Angle bisector related question

Question

The internal bisectors of the angles of a triangle ABC meet the sides in D,E,and F.Show that area of the triangle DEF is equal to $\frac{2\Delta\times abc}{(b+c)(c+a)(a+b)}$,here $\Delta $is area of triangle ABC

If I choose B as origin,C as$(a,0)$,$a$ is side length BC.what should i take coordinates of A,can i get answer with this approach or any better approach?

Answer 1

Let $D,E,F$ be on $BC,CA,AB$ respectively.

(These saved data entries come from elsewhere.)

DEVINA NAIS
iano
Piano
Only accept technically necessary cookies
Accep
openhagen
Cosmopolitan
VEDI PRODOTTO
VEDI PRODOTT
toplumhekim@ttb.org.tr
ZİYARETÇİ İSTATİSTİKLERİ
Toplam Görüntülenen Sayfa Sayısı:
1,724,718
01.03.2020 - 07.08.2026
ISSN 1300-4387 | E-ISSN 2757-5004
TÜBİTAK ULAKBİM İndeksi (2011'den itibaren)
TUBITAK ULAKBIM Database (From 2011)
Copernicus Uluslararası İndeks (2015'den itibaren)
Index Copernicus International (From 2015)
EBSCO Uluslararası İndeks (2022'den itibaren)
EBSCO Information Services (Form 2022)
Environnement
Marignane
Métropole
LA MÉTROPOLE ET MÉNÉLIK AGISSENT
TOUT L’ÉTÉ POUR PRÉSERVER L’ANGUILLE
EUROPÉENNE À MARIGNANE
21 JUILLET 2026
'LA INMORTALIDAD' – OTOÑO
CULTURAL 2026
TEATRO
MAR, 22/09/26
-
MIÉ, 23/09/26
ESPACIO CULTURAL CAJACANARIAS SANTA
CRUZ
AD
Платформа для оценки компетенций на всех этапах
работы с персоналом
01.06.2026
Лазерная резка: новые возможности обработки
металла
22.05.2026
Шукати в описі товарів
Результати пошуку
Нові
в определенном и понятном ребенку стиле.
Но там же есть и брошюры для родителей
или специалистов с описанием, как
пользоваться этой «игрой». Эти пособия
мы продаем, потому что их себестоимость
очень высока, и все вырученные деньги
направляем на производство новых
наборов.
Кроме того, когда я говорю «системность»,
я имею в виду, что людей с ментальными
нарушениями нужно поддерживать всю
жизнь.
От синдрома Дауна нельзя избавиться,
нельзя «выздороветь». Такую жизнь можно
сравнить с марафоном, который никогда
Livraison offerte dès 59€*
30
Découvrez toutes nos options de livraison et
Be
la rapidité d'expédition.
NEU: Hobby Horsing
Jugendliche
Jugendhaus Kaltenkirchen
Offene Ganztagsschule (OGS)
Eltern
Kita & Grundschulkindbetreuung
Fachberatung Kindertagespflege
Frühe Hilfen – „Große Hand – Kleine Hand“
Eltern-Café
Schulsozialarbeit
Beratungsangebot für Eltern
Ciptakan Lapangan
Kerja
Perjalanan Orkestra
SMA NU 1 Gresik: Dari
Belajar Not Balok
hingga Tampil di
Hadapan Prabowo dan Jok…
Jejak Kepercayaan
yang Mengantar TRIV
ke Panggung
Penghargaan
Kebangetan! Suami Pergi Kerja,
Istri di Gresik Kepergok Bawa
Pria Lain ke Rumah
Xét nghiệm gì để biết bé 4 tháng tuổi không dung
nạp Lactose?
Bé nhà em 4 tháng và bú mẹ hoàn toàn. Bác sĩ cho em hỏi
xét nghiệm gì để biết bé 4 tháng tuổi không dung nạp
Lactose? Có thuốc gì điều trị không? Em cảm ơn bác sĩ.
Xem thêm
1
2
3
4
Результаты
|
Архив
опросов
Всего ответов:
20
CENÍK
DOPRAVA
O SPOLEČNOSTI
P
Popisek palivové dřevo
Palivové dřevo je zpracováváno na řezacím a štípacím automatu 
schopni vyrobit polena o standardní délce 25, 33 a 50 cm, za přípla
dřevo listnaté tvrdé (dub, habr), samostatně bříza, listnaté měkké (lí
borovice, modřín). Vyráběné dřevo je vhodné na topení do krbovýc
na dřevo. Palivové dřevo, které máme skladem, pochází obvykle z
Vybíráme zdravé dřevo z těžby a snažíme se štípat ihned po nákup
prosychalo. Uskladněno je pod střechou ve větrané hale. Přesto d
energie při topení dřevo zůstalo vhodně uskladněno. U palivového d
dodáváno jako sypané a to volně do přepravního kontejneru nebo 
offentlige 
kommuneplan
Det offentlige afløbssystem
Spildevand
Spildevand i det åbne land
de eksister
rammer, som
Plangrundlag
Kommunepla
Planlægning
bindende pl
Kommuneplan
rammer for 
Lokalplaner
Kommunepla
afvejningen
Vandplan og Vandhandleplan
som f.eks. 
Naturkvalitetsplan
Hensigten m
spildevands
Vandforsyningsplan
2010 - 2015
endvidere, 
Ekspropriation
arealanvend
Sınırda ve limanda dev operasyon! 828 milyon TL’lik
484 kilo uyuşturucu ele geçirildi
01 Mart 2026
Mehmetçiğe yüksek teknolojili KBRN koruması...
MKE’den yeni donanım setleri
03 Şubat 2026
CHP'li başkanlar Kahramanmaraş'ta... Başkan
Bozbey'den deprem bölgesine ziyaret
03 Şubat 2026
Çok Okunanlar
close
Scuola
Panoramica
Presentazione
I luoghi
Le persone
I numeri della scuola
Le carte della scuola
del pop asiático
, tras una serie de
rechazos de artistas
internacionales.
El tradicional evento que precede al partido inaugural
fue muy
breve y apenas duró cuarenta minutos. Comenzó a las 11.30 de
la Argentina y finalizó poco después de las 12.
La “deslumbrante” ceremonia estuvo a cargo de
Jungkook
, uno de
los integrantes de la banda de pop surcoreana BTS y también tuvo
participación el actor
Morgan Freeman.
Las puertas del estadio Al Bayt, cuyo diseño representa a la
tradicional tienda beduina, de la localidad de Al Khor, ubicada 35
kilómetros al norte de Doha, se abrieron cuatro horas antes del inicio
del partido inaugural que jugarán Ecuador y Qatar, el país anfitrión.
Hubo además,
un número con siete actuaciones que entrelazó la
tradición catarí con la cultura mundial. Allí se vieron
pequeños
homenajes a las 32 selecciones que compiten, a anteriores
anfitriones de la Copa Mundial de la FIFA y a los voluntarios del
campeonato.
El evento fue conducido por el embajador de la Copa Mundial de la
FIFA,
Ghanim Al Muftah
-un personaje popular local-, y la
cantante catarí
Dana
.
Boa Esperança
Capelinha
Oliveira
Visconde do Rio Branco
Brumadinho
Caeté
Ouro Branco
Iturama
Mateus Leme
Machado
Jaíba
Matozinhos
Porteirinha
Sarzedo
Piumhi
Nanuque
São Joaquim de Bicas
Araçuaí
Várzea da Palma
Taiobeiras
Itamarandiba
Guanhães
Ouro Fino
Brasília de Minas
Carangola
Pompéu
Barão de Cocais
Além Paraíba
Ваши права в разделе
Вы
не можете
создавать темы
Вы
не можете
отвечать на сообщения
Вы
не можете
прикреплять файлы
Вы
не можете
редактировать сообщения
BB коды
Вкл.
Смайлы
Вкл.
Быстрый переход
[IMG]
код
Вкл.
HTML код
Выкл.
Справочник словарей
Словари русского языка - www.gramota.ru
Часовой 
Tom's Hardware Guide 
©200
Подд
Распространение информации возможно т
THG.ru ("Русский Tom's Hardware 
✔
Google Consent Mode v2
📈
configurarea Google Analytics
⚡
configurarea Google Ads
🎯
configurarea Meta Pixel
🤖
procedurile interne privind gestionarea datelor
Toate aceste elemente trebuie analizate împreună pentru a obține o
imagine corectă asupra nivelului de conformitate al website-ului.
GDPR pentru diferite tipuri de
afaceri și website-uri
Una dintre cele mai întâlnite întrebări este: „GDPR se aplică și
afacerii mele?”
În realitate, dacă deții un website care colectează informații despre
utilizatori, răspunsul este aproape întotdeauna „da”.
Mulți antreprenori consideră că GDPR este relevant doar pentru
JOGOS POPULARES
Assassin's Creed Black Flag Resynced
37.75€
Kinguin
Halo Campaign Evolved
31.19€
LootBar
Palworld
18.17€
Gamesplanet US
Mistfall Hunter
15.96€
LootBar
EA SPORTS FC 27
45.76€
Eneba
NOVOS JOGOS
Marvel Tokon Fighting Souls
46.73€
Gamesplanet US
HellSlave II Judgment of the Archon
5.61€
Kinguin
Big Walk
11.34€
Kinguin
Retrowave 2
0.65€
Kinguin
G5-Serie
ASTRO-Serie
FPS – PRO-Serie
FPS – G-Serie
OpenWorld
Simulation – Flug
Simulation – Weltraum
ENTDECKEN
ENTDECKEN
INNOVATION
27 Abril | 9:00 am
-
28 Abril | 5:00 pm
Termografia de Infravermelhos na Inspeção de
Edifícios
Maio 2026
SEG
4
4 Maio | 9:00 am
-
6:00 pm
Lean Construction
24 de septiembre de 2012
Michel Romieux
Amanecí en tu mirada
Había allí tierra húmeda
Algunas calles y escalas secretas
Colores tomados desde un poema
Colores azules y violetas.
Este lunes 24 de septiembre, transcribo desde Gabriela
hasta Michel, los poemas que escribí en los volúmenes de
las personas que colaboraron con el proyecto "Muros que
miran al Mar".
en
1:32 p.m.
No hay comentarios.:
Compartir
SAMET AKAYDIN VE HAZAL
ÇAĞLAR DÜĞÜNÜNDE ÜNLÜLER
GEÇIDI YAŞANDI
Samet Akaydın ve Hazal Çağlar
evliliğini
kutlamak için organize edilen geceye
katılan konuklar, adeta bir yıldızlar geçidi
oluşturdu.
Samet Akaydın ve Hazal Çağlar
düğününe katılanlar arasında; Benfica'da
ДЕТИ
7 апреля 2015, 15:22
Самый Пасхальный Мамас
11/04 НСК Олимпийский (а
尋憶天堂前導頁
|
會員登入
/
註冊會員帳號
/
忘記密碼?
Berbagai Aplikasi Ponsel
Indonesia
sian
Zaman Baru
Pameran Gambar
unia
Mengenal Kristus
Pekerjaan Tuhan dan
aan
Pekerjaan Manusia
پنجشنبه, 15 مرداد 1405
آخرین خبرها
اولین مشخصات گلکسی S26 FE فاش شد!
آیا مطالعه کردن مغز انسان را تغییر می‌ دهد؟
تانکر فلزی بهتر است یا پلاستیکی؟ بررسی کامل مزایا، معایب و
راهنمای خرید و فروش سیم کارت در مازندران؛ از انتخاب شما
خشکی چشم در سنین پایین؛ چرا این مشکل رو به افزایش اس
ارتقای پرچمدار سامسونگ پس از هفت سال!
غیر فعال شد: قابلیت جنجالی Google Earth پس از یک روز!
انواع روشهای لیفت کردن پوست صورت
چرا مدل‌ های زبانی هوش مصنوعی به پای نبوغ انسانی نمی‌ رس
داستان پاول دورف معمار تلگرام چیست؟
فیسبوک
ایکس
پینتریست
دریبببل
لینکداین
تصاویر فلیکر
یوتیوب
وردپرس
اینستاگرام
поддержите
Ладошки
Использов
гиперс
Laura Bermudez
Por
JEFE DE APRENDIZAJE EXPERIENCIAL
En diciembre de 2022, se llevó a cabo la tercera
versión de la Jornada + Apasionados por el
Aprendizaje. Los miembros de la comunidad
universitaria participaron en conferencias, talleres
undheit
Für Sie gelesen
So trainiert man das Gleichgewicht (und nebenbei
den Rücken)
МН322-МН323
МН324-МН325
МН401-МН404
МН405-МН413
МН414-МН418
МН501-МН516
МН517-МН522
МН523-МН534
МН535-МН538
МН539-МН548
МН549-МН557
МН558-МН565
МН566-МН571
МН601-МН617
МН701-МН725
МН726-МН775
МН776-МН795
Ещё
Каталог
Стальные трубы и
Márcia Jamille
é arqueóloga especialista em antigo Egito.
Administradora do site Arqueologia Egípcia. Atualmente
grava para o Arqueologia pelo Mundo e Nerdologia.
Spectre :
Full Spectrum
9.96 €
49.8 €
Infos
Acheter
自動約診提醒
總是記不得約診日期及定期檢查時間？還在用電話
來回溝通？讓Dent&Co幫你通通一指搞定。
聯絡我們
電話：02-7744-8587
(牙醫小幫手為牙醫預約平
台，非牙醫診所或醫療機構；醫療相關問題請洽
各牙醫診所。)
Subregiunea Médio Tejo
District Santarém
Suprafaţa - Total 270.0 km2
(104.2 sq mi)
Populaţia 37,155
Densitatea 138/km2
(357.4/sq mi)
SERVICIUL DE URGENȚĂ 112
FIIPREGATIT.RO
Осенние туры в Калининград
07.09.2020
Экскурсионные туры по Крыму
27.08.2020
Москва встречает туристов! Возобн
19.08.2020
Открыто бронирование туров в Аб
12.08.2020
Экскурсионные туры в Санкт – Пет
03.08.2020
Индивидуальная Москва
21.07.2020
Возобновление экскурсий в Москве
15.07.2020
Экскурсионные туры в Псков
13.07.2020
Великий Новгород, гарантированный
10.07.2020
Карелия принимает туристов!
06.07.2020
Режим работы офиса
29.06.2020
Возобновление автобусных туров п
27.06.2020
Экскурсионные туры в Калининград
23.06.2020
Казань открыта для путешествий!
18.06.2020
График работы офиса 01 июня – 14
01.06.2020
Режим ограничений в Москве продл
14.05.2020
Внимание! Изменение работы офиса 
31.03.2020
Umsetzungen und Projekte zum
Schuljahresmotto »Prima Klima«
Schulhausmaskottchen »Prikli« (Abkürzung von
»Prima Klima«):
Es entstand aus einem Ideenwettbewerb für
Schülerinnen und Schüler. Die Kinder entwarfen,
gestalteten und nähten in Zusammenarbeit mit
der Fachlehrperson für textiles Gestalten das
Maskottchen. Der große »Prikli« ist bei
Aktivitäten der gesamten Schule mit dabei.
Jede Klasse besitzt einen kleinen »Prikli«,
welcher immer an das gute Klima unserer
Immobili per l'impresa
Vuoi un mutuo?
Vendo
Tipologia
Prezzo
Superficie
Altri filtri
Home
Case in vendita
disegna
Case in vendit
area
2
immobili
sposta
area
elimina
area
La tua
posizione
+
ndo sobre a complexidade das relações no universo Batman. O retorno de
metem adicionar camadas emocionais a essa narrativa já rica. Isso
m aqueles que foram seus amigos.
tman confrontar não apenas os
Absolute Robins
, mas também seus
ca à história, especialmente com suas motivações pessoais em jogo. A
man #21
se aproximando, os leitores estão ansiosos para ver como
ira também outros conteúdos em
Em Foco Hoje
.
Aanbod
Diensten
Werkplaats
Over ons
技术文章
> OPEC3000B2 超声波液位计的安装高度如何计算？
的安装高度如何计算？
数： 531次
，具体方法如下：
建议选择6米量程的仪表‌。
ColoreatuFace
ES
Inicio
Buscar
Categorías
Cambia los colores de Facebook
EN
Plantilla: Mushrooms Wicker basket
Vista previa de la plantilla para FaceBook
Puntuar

Now, since we know that $$BD:DC=c:b,\quad AF:FB=b:a$$ the area of $\triangle{BDF}$ is $$\Delta\times \frac{c}{b+c}\times \frac{a}{a+b}=\frac{ac}{(a+b)(b+c)}\Delta.$$ Similarly, we can have $$[\triangle{CED}]=\frac{ab}{(c+a)(b+c)}\Delta,\quad [\triangle{AEF}]=\frac{bc}{(a+b)(c+a)}\Delta.$$

Thus, the area of $\triangle{DEF}$ is $$[\triangle{ABC}]-[\triangle{BDF}]-[\triangle{CED}]-[\triangle{AEF}]=\frac{2abc}{(a+b)(b+c)(c+a)}\Delta.$$

Answer 2

Hint: If $D\in BC$, $E\in CA$, and $F\in AB$, then $\frac{AB}{BC}=\frac{AD}{DC}$. We have similar conditions for $E$ and $F$. Then, calculate $\frac{[AEF]}{[ABC]}$, $\frac{[BFD]}{[ABC]}$, and $\frac{[CDE]}{[ABC]}$, where $[P]$ is the area of a geometric object $P$.